Advertising Art Collection

Containing over 30,000 items, the Advertising Art Collection at the Münchner Stadtmuseum is renowned for its treasure trove of exhibits, above all from around the start of the 20th century. The collection extends from the earliest days of poster production in the 19th century through to the present day. It also boasts an impressive selection of international posters, above all from the areas of politics, art and business. Items created by well-known artists are included, as are outstanding examples of innovative design and posters documenting everyday life.

The origins of the collection trace back to the end of the 19th century when the Münchner Stadtmuseum first opened its doors. The broad spectrum of exhibits relating to the history of poster design in Munich gives the collection its unique focus. Posters bearing a close association with the city – either because their subject matter is related to Munich, they were printed in Munich, or the artists and designers came from Munich – make up some two thirds of the entire stocks and dominate the collection in terms of both quantity and quality.

The posters are complemented by around 15,000 poster stamps, newspaper and magazine ads and invitation cards, as well as labels, stickers and various other small-format commercial art items.

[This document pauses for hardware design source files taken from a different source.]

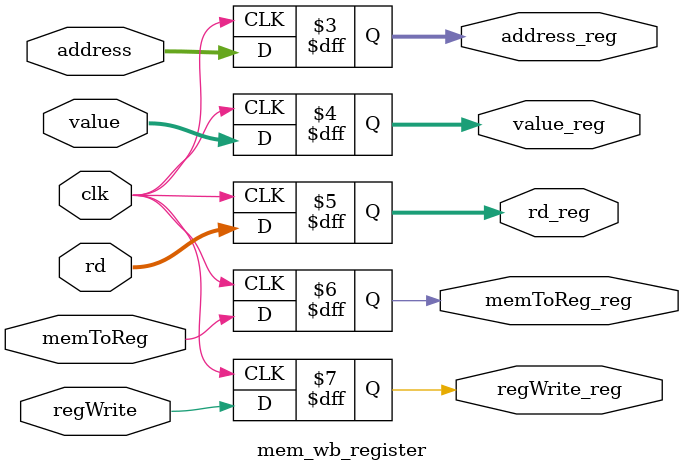
<source format=v>
module mem_wb_register (
    input clk,
    input [63:0] address,
    input [63:0] value,
    input [4:0] rd,
    input memToReg,
    input regWrite,

    output reg [63:0] address_reg,
    output reg [63:0] value_reg,
    output reg [4:0] rd_reg,
    output reg memToReg_reg,
    output reg regWrite_reg
);

    initial begin
        address_reg = 0;
        value_reg = 0;
        rd_reg = 0;
        memToReg_reg = 0;
        regWrite_reg = 0;
    end
    
    always @(posedge clk) begin
        address_reg <= address;
        value_reg <= value;
        rd_reg <= rd;
        memToReg_reg <= memToReg;
        regWrite_reg <= regWrite;
    end
endmodule
</source>
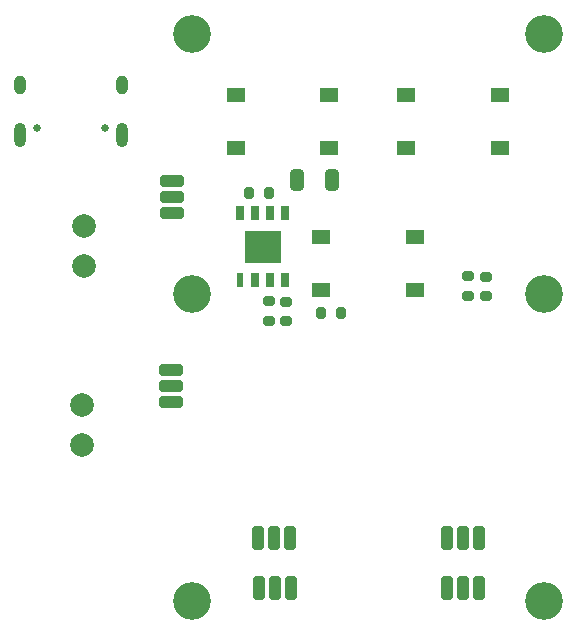
<source format=gbs>
G04 #@! TF.GenerationSoftware,KiCad,Pcbnew,(6.0.0)*
G04 #@! TF.CreationDate,2022-07-15T20:40:48-03:00*
G04 #@! TF.ProjectId,lanterna_bueno,6c616e74-6572-46e6-915f-6275656e6f2e,rev?*
G04 #@! TF.SameCoordinates,Original*
G04 #@! TF.FileFunction,Soldermask,Bot*
G04 #@! TF.FilePolarity,Negative*
%FSLAX46Y46*%
G04 Gerber Fmt 4.6, Leading zero omitted, Abs format (unit mm)*
G04 Created by KiCad (PCBNEW (6.0.0)) date 2022-07-15 20:40:48*
%MOMM*%
%LPD*%
G01*
G04 APERTURE LIST*
G04 Aperture macros list*
%AMRoundRect*
0 Rectangle with rounded corners*
0 $1 Rounding radius*
0 $2 $3 $4 $5 $6 $7 $8 $9 X,Y pos of 4 corners*
0 Add a 4 corners polygon primitive as box body*
4,1,4,$2,$3,$4,$5,$6,$7,$8,$9,$2,$3,0*
0 Add four circle primitives for the rounded corners*
1,1,$1+$1,$2,$3*
1,1,$1+$1,$4,$5*
1,1,$1+$1,$6,$7*
1,1,$1+$1,$8,$9*
0 Add four rect primitives between the rounded corners*
20,1,$1+$1,$2,$3,$4,$5,0*
20,1,$1+$1,$4,$5,$6,$7,0*
20,1,$1+$1,$6,$7,$8,$9,0*
20,1,$1+$1,$8,$9,$2,$3,0*%
G04 Aperture macros list end*
%ADD10C,0.650000*%
%ADD11O,1.000000X1.600000*%
%ADD12O,1.000000X2.100000*%
%ADD13C,3.200000*%
%ADD14RoundRect,0.250000X-0.325000X-0.650000X0.325000X-0.650000X0.325000X0.650000X-0.325000X0.650000X0*%
%ADD15R,1.550000X1.300000*%
%ADD16RoundRect,0.250000X-0.750000X0.250000X-0.750000X-0.250000X0.750000X-0.250000X0.750000X0.250000X0*%
%ADD17RoundRect,0.200000X0.200000X0.275000X-0.200000X0.275000X-0.200000X-0.275000X0.200000X-0.275000X0*%
%ADD18R,0.650000X1.310000*%
%ADD19R,0.600000X1.310000*%
%ADD20R,1.500000X1.325000*%
%ADD21RoundRect,0.250000X0.250000X0.750000X-0.250000X0.750000X-0.250000X-0.750000X0.250000X-0.750000X0*%
%ADD22C,2.000000*%
%ADD23RoundRect,0.200000X0.275000X-0.200000X0.275000X0.200000X-0.275000X0.200000X-0.275000X-0.200000X0*%
%ADD24RoundRect,0.200000X-0.275000X0.200000X-0.275000X-0.200000X0.275000X-0.200000X0.275000X0.200000X0*%
%ADD25RoundRect,0.250000X-0.250000X-0.750000X0.250000X-0.750000X0.250000X0.750000X-0.250000X0.750000X0*%
G04 APERTURE END LIST*
D10*
X122539000Y-81122000D03*
X128319000Y-81122000D03*
D11*
X121109000Y-77472000D03*
D12*
X129749000Y-81652000D03*
X121109000Y-81652000D03*
D11*
X129749000Y-77472000D03*
D13*
X165505842Y-95142200D03*
D14*
X144592600Y-85514000D03*
X147542600Y-85514000D03*
D13*
X135705842Y-121142200D03*
D15*
X147341842Y-82801800D03*
X139391842Y-82801800D03*
X139391842Y-78301800D03*
X147341842Y-78301800D03*
D16*
X133986800Y-85563800D03*
X133986800Y-86910000D03*
X133986800Y-88256200D03*
D17*
X142219000Y-86580800D03*
X140569000Y-86580800D03*
D15*
X154580842Y-90316000D03*
X146630842Y-90316000D03*
X154580842Y-94816000D03*
X146630842Y-94816000D03*
D13*
X165505842Y-121142200D03*
D18*
X143603800Y-93997800D03*
X142333800Y-93997800D03*
X141063800Y-93997800D03*
D19*
X139793800Y-93997800D03*
D18*
X139793800Y-88307800D03*
X141063800Y-88307800D03*
X142333800Y-88307800D03*
X143603800Y-88307800D03*
D20*
X140948800Y-90490300D03*
X142448800Y-90490300D03*
X142448800Y-91815300D03*
X140948800Y-91815300D03*
D17*
X148307052Y-96791600D03*
X146657052Y-96791600D03*
D13*
X135705842Y-95142200D03*
X165505842Y-73142200D03*
X135705842Y-73142200D03*
D21*
X160012200Y-120058000D03*
X158666000Y-120058000D03*
X157319800Y-120058000D03*
D22*
X126519200Y-92761600D03*
X126519200Y-89389600D03*
D23*
X159072400Y-95279800D03*
X159072400Y-93629800D03*
D22*
X126417600Y-104528000D03*
X126417600Y-107900000D03*
D16*
X133955400Y-101563800D03*
X133955400Y-102910000D03*
X133955400Y-104256200D03*
D24*
X143629200Y-95814200D03*
X143629200Y-97464200D03*
X142257600Y-95763400D03*
X142257600Y-97413400D03*
D21*
X143984800Y-115790800D03*
X142638600Y-115790800D03*
X141292400Y-115790800D03*
D25*
X157269000Y-115841600D03*
X158615200Y-115841600D03*
X159961400Y-115841600D03*
D23*
X160596400Y-95330600D03*
X160596400Y-93680600D03*
D15*
X153855147Y-82779000D03*
X161805147Y-82779000D03*
X161805147Y-78279000D03*
X153855147Y-78279000D03*
D21*
X144063000Y-120077400D03*
X142716800Y-120077400D03*
X141370600Y-120077400D03*
M02*

</source>
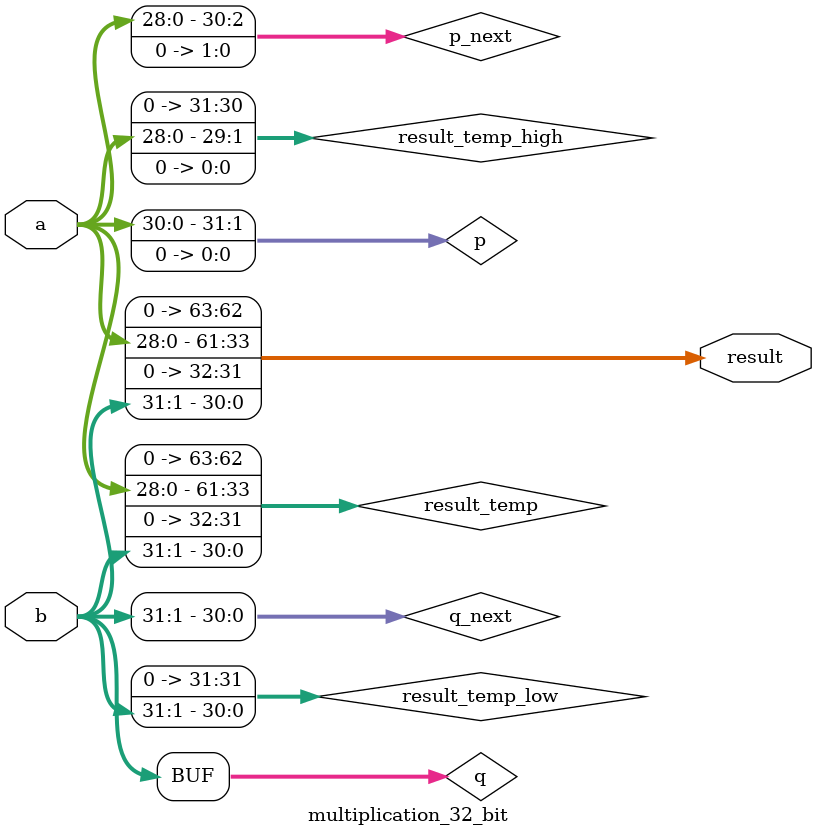
<source format=v>
module multiplication_32_bit (
  input wire [31:0] a,
  input wire [31:0] b,
  output wire [63:0] result
);

  wire [31:0] p;
  wire [31:0] q;
  wire [31:0] n;
  wire [31:0] sum;

  reg[30:0] p_next;
  reg [30:0] q_next;

  wire [63:0] result_temp;
  wire [31:0] result_temp_low;
  wire [31:0] result_temp_high;

  assign p = a << 1;
  assign q = {b[31], b[30:0]};
  assign n = ~b + 1;
  assign sum = q + n;

  always @ (p or sum) begin
    if (p[0] == 1'b0) begin
      p_next = {p[30:0], 1'b0};
    end else if (p[0] == 1'b1 && sum[0] == 1'b0) begin
      p_next = {sum[30:0], 1'b0};
    end else begin
      p_next = {sum[30:0], 1'b1};
    end
  end

  always @ (p_next or q) begin
    if (p_next[0] == 1'b0) begin
      q_next = q >> 1;
    end else if (p_next[0] == 1'b1 && q[0] == 1'b0) begin
      q_next = (q + n) >> 1;
    end else begin
      q_next = (q + p) >> 1;
    end
  end

  assign result_temp = {p_next, q_next};
  assign result_temp_low = result_temp[31:0];
  assign result_temp_high = result_temp[63:32];
  assign result = {result_temp_high, result_temp_low};

endmodule

</source>
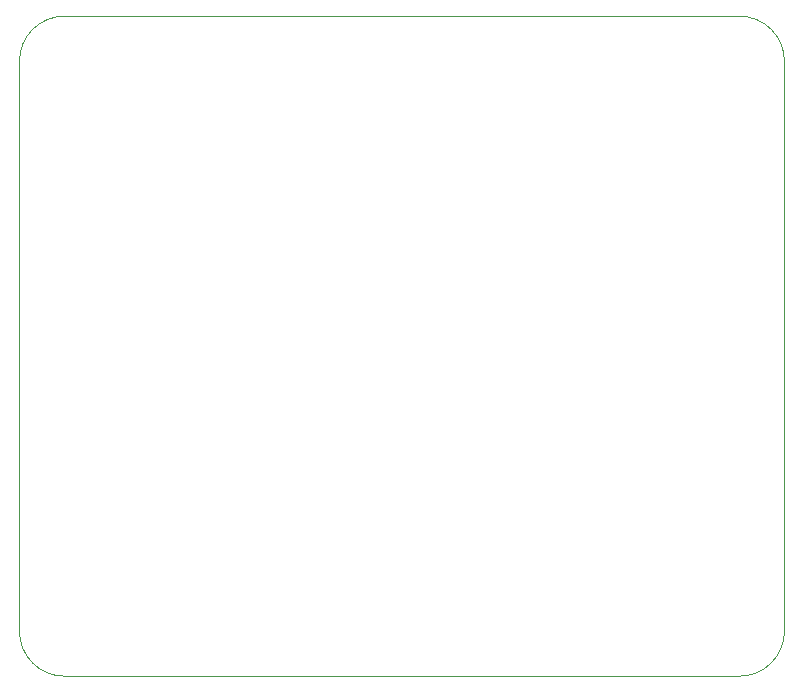
<source format=gbr>
%TF.GenerationSoftware,KiCad,Pcbnew,(5.1.10)-1*%
%TF.CreationDate,2022-01-12T13:36:28-08:00*%
%TF.ProjectId,killswitch,6b696c6c-7377-4697-9463-682e6b696361,rev?*%
%TF.SameCoordinates,Original*%
%TF.FileFunction,Profile,NP*%
%FSLAX46Y46*%
G04 Gerber Fmt 4.6, Leading zero omitted, Abs format (unit mm)*
G04 Created by KiCad (PCBNEW (5.1.10)-1) date 2022-01-12 13:36:28*
%MOMM*%
%LPD*%
G01*
G04 APERTURE LIST*
%TA.AperFunction,Profile*%
%ADD10C,0.050000*%
%TD*%
G04 APERTURE END LIST*
D10*
X191770000Y-54610000D02*
G75*
G02*
X195580000Y-58420000I0J-3810000D01*
G01*
X195580000Y-106680000D02*
G75*
G02*
X191770000Y-110490000I-3810000J0D01*
G01*
X134620000Y-110490000D02*
G75*
G02*
X130810000Y-106680000I0J3810000D01*
G01*
X130810000Y-58420000D02*
G75*
G02*
X134620000Y-54610000I3810000J0D01*
G01*
X134620000Y-54610000D02*
X191770000Y-54610000D01*
X130810000Y-106680000D02*
X130810000Y-58420000D01*
X191770000Y-110490000D02*
X134620000Y-110490000D01*
X195580000Y-58420000D02*
X195580000Y-106680000D01*
M02*

</source>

Many of them were designed by the same artists who created the posters.

Around 1900, Munich – already the capital of poster design in southern Germany – joined Berlin as one of the two main centers for poster production in Germany. Above all, the posters produced by the so-called Schwabing artists stood out from traditional designs of the era thanks to their imagination and brilliant graphics. Thomas Theodor Heine (1867-1948), one of Germany's most famous poster artists, created the aggressive red bulldog as a caricature for the satirical magazine "Simplicissimus." An icon in its own right, this dog soon became synonymous with the magazine and featured on one of Germany's first modern posters. At the start of the 20th century, artists like Heine not only helped spread the fame of Munich's poster designers; they also impressively documented Munich's reputation as an arts center.